▶ **Selection**
Cases were selected purposively for analytical relevance rather than institutional similarity. Five criteria guided case selection. First, all three schools were led by novice principals who assumed office on 1 August 2024, providing a common temporal point of entry into principalship. Second, each principal encountered a significant reform-related event shortly after appointment. Third, the event disrupted existing routines, expectations, relationships, or organizational direction. Fourth, the disruption generated tensions among multiple stakeholder groups, including administrators, teachers, and parents. Fifth, the principal was required to respond through interpretation, mediation, and relational coordination rather than through straightforward technical implementation.
The strategy did not seek representativeness in a statistical sense. Rather, it aimed to construct analytically comparable cases in which a common process could be examined under different organizational conditions. The unit of analysis was therefore not the school itself, but the process of emotion-triggered sensemaking as it unfolded in response to reform-related disruption. This comparative logic enabled identification of recurring processual patterns while preserving contextual variation across cases.
Identification of critical events
Critical events were defined as reform-related situations that significantly disrupted established routines, expectations, relationships, or organizational direction. They were identified through preliminary document review and initial interviews with principals and key participants. Three criteria guided identification: (1) the event was perceived by participants as consequential rather than routine; (2) it had observable implications for school practice or reform direction; and (3) it elicited emotional responses such as anxiety, uncertainty, disappointment, or loss.

▶ **Written task**
Answer the following from the text on case selection.
(a) On what date did the novice principals take office?
(b) What was the unit of analysis?
(c) Through what two means were critical events identified?

▶ **Data entries**
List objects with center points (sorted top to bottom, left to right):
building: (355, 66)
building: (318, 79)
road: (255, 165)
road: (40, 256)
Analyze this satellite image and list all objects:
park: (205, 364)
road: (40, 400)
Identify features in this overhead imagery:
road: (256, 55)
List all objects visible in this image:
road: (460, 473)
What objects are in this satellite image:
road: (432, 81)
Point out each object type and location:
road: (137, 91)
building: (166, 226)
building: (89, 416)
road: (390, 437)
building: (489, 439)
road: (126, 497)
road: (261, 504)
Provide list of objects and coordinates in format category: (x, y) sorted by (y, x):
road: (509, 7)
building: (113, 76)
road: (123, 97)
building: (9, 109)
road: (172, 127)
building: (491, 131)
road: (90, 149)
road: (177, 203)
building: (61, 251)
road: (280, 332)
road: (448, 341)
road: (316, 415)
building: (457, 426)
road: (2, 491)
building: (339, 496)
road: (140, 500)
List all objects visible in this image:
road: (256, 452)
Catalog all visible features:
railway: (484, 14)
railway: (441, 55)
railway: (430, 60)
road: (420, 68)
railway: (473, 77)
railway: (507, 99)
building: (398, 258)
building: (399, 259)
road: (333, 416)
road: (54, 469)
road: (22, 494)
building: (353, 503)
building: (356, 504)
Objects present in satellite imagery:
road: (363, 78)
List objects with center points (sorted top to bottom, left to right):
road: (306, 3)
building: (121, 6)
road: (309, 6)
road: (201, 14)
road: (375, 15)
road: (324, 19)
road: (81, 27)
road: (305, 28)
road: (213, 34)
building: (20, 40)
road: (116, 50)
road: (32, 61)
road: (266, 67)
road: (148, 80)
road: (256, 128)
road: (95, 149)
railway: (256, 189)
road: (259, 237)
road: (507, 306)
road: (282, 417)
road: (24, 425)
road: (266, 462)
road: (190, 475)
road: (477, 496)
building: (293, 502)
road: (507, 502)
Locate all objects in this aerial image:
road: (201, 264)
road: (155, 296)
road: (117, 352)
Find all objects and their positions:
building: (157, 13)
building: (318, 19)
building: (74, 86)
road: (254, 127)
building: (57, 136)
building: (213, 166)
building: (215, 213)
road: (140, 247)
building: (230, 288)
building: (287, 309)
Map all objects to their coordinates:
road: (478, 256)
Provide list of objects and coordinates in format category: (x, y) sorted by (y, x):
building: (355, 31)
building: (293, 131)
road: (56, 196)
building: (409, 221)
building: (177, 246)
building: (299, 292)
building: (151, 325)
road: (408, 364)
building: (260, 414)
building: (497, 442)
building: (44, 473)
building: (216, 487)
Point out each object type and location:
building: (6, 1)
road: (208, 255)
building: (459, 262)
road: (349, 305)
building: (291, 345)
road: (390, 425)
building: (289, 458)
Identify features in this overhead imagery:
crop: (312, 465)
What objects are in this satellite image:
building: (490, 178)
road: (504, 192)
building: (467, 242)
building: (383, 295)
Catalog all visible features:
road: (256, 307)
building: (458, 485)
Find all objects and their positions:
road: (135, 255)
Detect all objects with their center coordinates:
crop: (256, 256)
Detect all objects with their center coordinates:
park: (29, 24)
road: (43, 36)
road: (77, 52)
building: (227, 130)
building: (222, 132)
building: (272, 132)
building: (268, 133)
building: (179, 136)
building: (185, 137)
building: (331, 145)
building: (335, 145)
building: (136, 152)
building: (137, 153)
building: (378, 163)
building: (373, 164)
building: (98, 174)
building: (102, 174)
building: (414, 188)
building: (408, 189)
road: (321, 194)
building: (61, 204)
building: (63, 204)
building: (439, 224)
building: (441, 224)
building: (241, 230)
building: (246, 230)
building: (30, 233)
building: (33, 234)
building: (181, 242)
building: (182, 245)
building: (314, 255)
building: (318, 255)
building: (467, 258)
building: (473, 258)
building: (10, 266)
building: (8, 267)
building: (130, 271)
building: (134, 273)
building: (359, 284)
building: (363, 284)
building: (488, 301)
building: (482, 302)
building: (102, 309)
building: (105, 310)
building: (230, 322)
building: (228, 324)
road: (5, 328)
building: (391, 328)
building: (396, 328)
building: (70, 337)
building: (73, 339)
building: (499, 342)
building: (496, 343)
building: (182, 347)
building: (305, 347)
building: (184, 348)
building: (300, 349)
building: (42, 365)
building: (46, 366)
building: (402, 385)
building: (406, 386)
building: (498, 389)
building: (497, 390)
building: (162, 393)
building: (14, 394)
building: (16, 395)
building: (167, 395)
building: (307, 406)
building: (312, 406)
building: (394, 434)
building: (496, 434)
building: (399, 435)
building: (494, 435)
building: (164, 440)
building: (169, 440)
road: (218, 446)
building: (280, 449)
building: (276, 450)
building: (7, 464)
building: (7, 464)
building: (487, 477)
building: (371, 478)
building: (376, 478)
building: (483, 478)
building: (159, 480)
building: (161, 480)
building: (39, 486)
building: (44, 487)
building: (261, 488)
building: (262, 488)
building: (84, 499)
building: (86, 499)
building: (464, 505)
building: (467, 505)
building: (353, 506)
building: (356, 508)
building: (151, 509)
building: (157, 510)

▶ **Task result**
(a) 1 August 2024.
(b) The process of emotion-triggered sensemaking as it unfolded in response to reform-related disruption, not the school itself.
(c) Preliminary document review and initial interviews with principals and key participants.